EXERCISE: Pictures should not appear in the copy; the records themselves must be written out exactly.

Stored data entries
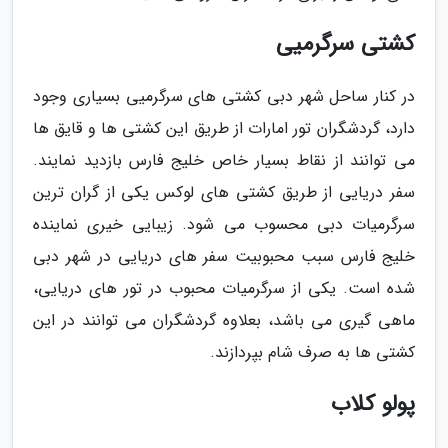
کشتی سرگرمیی
در کنار ساحل شهر دبی کشتی های سرگرمیی بسیاری وجود
دارد، گردشگران تور امارات از طریق این کشتی ها و قایق ها
می توانند از نقاط بسیار خاص خلیج فارس بازدید نمایند.
سفر دریایی از طریق کشتی های لوکس یکی از گران ترین
سرگرمیات دبی محسوب می شود. زیبایی خیری نماینده
خلیج فارس سبب محبوبیت سفر های دریایی در شهر دبی
شده است. یکی از سرگرمیات محبوب در تور های دریایی،
ماهی گیری می باشد، بعلاوه گردشگران می توانند در این
کشتی ها به صرف شام بپردازند.
پولو کلاب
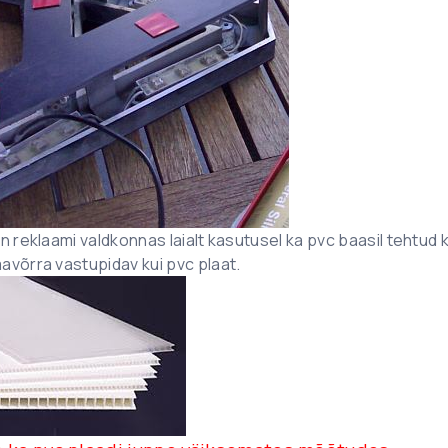
n reklaami valdkonnas laialt kasutusel ka pvc baasil tehtud 
avõrra vastupidav kui pvc plaat.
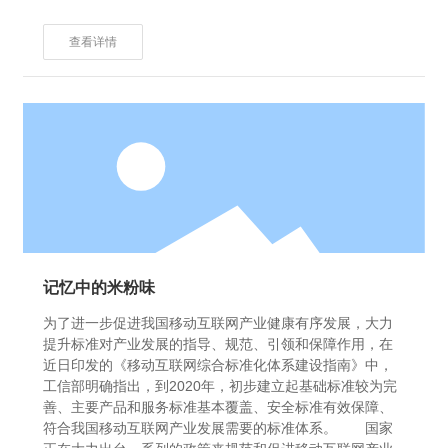
查看详情
记忆中的米粉味
为了进一步促进我国移动互联网产业健康有序发展，大力
提升标准对产业发展的指导、规范、引领和保障作用，在
近日印发的《移动互联网综合标准化体系建设指南》中，
工信部明确指出，到2020年，初步建立起基础标准较为完
善、主要产品和服务标准基本覆盖、安全标准有效保障、
符合我国移动互联网产业发展需要的标准体系。 国家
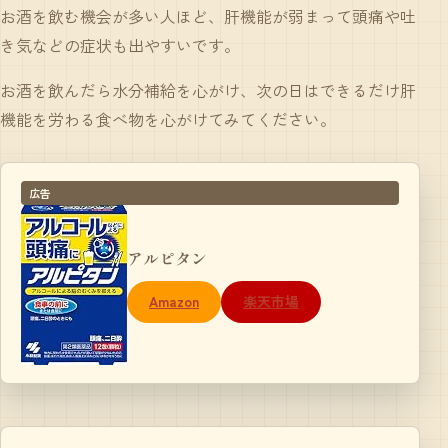
お酒を飲む機会が多い人ほど、肝機能が弱まって頭痛や吐
き気などの症状も出やすいです。
お酒を飲んだら水分補給を心がけ、次の日はできるだけ肝
機能を労わる食べ物を心がけてみてください。
広告
アルピタン
Amazon
楽天市場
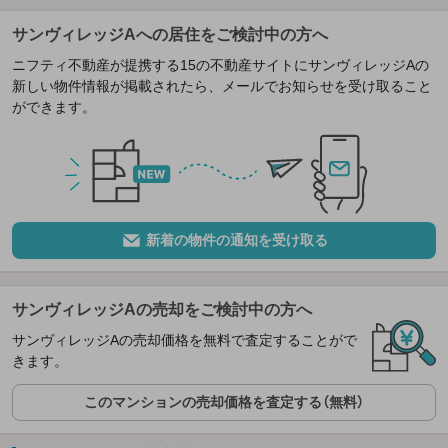
サンヴィレッジAへの居住をご検討中の方へ
ニフティ不動産が提携する15の不動産サイトにサンヴィレッジAの
新しい物件情報が掲載されたら、メールでお知らせを受け取ること
ができます。
新着の物件の通知を受け取る
サンヴィレッジAの売却をご検討中の方へ
サンヴィレッジAの売却価格を無料で査定することがで
きます。
このマンションの売却価格を査定する（無料）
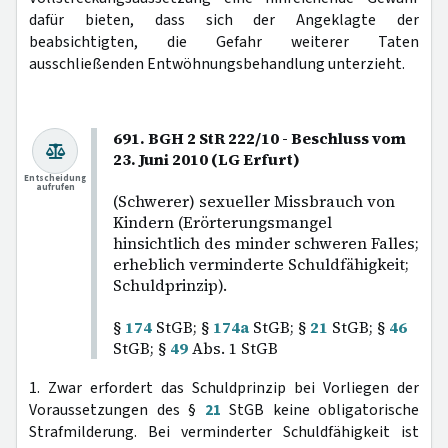
dafür bieten, dass sich der Angeklagte der
beabsichtigten, die Gefahr weiterer Taten
ausschließenden Entwöhnungsbehandlung unterzieht.
691. BGH 2 StR 222/10 - Beschluss vom
23. Juni 2010 (LG Erfurt)
Entscheidung
aufrufen
(Schwerer) sexueller Missbrauch von
Kindern (Erörterungsmangel
hinsichtlich des minder schweren Falles;
erheblich verminderte Schuldfähigkeit;
Schuldprinzip).
§
174
StGB; §
174a
StGB; §
21
StGB; §
46
StGB; §
49
Abs. 1 StGB
1. Zwar erfordert das Schuldprinzip bei Vorliegen der
Voraussetzungen des §
21
StGB keine obligatorische
Strafmilderung. Bei verminderter Schuldfähigkeit ist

ANSWER SPACE:
کشتی سرگرمیی
در کنار ساحل شهر دبی کشتی های سرگرمیی بسیاری وجود
دارد، گردشگران تور امارات از طریق این کشتی ها و قایق ها
می توانند از نقاط بسیار خاص خلیج فارس بازدید نمایند.
سفر دریایی از طریق کشتی های لوکس یکی از گران ترین
سرگرمیات دبی محسوب می شود. زیبایی خیری نماینده
خلیج فارس سبب محبوبیت سفر های دریایی در شهر دبی
شده است. یکی از سرگرمیات محبوب در تور های دریایی،
ماهی گیری می باشد، بعلاوه گردشگران می توانند در این
کشتی ها به صرف شام بپردازند.
پولو کلاب
n reklaami valdkonnas laialt kasutusel ka pvc baasil tehtud 
avõrra vastupidav kui pvc plaat.
查看详情
记忆中的米粉味
为了进一步促进我国移动互联网产业健康有序发展，大力
提升标准对产业发展的指导、规范、引领和保障作用，在
近日印发的《移动互联网综合标准化体系建设指南》中，
工信部明确指出，到2020年，初步建立起基础标准较为完
善、主要产品和服务标准基本覆盖、安全标准有效保障、
符合我国移动互联网产业发展需要的标准体系。 国家
お酒を飲む機会が多い人ほど、肝機能が弱まって頭痛や吐
き気などの症状も出やすいです。
お酒を飲んだら水分補給を心がけ、次の日はできるだけ肝
機能を労わる食べ物を心がけてみてください。
広告
アルピタン
Amazon
楽天市場
サンヴィレッジAへの居住をご検討中の方へ
ニフティ不動産が提携する15の不動産サイトにサンヴィレッジAの
新しい物件情報が掲載されたら、メールでお知らせを受け取ること
ができます。
新着の物件の通知を受け取る
サンヴィレッジAの売却をご検討中の方へ
サンヴィレッジAの売却価格を無料で査定することがで
きます。
このマンションの売却価格を査定する（無料）
dafür bieten, dass sich der Angeklagte der
beabsichtigten, die Gefahr weiterer Taten
ausschließenden Entwöhnungsbehandlung unterzieht.
691. BGH 2 StR 222/10 - Beschluss vom
23. Juni 2010 (LG Erfurt)
Entscheidung
aufrufen
(Schwerer) sexueller Missbrauch von
Kindern (Erörterungsmangel
hinsichtlich des minder schweren Falles;
erheblich verminderte Schuldfähigkeit;
Schuldprinzip).
§
174
StGB; §
174a
StGB; §
21
StGB; §
46
StGB; §
49
Abs. 1 StGB
1. Zwar erfordert das Schuldprinzip bei Vorliegen der
Voraussetzungen des §
21
StGB keine obligatorische
Strafmilderung. Bei verminderter Schuldfähigkeit ist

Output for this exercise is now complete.